This position will provide leadership in design, oversight, analysis and reporting of clinical pharmacology programs to support small and large molecule drug development from concept stages through registration and post-marketing.
This position has varying responsibilities relating to clinical pharmacology, pharmacokinetics and pharmacodynamics which include but are not limited to:
- Establishing the strategic direction for the clinical pharmacology component of drug development programs consistent with company and R&D program goals
- Planning preparing and reviewing drug development plans and regulatory filings. This includes determining scope, design, planning and analysis of phase 1-4 pharmacokinetic and pharmacodynamic studies, investigations, models and simulations required from a development and regulatory perspective to take a project from its existing or concept stage to commercialization. Responsibilities include describing results of these studies in various regulatory documents (IND’s NDA’s, IB’s, etc.)

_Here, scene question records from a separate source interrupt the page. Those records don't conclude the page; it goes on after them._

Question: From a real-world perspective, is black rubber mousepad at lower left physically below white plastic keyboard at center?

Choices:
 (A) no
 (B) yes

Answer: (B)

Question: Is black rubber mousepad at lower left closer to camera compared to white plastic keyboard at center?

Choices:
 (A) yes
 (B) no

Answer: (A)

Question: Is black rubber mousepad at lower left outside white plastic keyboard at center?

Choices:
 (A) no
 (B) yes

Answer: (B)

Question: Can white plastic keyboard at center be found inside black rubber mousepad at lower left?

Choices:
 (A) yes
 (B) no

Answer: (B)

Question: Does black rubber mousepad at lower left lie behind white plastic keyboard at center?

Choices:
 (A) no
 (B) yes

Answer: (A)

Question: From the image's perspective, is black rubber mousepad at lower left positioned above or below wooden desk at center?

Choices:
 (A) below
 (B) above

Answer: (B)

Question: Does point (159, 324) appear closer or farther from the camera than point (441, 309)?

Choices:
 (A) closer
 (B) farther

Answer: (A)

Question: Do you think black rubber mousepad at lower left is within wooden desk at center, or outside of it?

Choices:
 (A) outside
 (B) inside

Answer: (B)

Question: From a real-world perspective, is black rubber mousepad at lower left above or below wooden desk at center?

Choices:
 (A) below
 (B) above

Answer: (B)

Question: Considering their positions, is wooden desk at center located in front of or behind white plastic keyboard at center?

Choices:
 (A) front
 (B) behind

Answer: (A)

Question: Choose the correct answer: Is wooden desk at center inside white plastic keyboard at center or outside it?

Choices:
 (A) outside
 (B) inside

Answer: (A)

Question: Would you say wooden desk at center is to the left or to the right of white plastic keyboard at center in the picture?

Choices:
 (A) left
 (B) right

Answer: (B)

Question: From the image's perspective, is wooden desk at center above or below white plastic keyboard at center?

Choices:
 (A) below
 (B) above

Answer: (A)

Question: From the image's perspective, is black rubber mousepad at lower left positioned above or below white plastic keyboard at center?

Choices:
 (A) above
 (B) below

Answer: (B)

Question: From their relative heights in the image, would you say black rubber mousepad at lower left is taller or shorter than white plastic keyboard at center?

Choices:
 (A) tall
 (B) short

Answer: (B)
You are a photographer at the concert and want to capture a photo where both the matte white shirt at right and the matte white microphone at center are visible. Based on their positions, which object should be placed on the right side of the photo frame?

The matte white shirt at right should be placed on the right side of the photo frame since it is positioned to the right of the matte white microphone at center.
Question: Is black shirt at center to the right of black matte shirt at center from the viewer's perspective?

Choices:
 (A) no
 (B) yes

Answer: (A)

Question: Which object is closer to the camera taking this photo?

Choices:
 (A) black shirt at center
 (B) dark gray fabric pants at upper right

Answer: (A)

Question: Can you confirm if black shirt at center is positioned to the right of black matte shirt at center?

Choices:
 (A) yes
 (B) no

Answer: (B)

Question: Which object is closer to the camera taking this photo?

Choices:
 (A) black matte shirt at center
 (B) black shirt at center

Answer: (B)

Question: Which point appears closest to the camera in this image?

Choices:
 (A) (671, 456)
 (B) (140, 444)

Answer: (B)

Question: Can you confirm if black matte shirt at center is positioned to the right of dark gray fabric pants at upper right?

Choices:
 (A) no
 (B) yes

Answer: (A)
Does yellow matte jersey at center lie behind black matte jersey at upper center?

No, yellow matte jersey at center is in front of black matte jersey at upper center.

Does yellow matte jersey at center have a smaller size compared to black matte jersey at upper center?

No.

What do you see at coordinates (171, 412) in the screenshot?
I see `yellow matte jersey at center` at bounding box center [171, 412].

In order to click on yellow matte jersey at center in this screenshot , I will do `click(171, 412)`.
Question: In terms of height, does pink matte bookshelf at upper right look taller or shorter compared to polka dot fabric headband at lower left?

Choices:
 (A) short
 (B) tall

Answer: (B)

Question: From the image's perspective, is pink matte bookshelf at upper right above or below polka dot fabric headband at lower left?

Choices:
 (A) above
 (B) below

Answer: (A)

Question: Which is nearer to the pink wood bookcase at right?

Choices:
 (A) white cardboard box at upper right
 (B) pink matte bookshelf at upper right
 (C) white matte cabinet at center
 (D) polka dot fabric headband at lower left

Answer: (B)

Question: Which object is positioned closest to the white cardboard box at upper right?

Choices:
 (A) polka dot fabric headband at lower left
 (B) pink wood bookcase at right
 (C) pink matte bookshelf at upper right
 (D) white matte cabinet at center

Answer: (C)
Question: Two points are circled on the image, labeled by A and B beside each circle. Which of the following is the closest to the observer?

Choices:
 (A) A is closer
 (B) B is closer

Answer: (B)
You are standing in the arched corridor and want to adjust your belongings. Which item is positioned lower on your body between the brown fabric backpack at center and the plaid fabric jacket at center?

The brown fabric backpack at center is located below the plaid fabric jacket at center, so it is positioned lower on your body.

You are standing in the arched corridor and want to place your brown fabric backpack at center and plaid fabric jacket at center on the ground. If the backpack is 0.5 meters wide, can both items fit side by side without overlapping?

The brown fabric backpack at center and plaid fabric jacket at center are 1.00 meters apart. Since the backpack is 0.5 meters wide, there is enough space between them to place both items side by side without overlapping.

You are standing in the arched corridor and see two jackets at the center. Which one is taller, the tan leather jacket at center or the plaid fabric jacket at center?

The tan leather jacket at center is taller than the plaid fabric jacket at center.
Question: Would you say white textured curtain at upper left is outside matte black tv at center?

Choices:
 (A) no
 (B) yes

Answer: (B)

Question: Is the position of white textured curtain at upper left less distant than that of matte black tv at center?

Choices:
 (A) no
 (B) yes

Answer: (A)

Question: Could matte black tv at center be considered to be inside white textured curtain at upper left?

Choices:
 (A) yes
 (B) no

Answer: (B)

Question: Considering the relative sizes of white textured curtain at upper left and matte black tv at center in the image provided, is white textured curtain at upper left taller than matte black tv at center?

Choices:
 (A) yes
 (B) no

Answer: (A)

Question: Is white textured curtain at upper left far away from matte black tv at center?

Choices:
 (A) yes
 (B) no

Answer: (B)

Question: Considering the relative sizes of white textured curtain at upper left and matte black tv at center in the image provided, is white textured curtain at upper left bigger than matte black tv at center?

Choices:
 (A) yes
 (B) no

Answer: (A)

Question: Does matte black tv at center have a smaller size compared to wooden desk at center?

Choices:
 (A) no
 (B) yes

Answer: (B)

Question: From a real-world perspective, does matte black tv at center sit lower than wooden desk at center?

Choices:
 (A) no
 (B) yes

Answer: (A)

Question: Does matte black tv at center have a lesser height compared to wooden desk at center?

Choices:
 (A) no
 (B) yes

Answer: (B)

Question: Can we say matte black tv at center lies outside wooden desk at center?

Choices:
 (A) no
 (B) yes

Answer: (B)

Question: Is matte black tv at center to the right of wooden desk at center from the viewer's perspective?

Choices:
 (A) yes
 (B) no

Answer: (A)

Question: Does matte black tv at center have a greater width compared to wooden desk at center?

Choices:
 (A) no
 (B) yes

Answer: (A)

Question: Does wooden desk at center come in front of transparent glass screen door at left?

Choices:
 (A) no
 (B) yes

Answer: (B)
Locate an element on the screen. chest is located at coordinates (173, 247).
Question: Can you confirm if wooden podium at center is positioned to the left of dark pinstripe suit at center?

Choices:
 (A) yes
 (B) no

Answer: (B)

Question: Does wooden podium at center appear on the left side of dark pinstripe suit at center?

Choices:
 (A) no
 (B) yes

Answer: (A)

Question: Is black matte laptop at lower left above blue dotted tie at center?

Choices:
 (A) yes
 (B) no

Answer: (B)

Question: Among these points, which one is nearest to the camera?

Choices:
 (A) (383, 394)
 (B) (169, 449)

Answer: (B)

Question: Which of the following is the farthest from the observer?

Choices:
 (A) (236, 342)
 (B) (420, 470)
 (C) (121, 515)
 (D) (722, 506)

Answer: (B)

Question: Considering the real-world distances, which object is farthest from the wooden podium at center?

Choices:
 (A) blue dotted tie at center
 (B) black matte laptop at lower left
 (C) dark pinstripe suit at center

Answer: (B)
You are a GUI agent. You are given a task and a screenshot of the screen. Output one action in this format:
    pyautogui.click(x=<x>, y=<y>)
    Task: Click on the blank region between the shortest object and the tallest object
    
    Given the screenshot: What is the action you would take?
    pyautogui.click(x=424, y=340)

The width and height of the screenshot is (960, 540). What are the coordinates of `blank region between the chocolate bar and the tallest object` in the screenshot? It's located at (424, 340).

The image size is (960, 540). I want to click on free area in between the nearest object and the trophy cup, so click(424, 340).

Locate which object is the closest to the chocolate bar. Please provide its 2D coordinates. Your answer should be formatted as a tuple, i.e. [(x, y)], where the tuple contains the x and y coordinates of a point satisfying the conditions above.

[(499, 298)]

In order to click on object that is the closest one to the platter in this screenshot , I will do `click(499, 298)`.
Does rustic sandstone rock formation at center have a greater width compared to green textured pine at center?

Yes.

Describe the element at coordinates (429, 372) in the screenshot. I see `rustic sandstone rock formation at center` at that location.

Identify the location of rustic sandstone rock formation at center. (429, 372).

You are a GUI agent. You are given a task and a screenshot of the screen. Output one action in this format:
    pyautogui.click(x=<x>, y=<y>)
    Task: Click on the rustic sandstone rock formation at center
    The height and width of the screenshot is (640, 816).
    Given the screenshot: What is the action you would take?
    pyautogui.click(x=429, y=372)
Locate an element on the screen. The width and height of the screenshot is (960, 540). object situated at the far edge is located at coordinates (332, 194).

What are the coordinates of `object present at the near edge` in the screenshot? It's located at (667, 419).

- Protocol design, study planning, review, data analysis / interpretation, and reporting of individual studies implemented to support clinical pharmacology components of project plans
- Identifying and managing consultants and vendors supporting clinical pharmacology
- Participation on cross functional teams as early development sciences expert to insure proper integration of these activities into overall project plans
- Represent Jazz in interactions with regulatory agencies and respond to regulatory inquires related to pk, pd and clinical pharmacology
- Participate in the evaluation of potential in-licensing candidates. Serve as early development sciences expert representative on teams evaluating candidates for in-licensing or risk sharing opportunities
Required Knowledge, Skills, and Abilities
- Ability to work effectively independently and in multi-disciplinary teams, with peers, and with senior management to move projects forward
- Experience interacting with regulatory agencies including being directly involved in the review process
- Must have been directly involved with successful major regulatory filings
- Must have hands on experience preparing regulatory documents from IND through NDA
- Proven ability to manage CRO's and consultants
- Excellent written and oral communication skills
- Ability to think critically and solve problems
- Ability to navigate and be successful in a fast-paced, highly-matrixed work environment
- Embody and model Jazz core values
Required/Preferred Education and Licenses
- This position requires an MD or Ph.D. in pharmacokinetics, clinical pharmacology, or a related science and 12 or more years of related experience in the pharmaceutical or biotechnology industry, to include a broad and proven understanding of drug development.
Description of Physical Demands
- Routine mobility within office environment.
- Routine sitting for extended periods of time.
- Operating a computer, printer, telephone and other similar office machinery.
Description of Work Environment
- Work indoors in normal office environment with little exposure to excessive noise, dust, fumes, vibrations and temperature changes.
- Routine computer use at workstation.
- May move from one work location to another occasionally.
- Responsibilities may require a work schedule that may include working outside of “normal” work hours, in order to meet business demands.
- Occasional public contact requiring appropriate business apparel.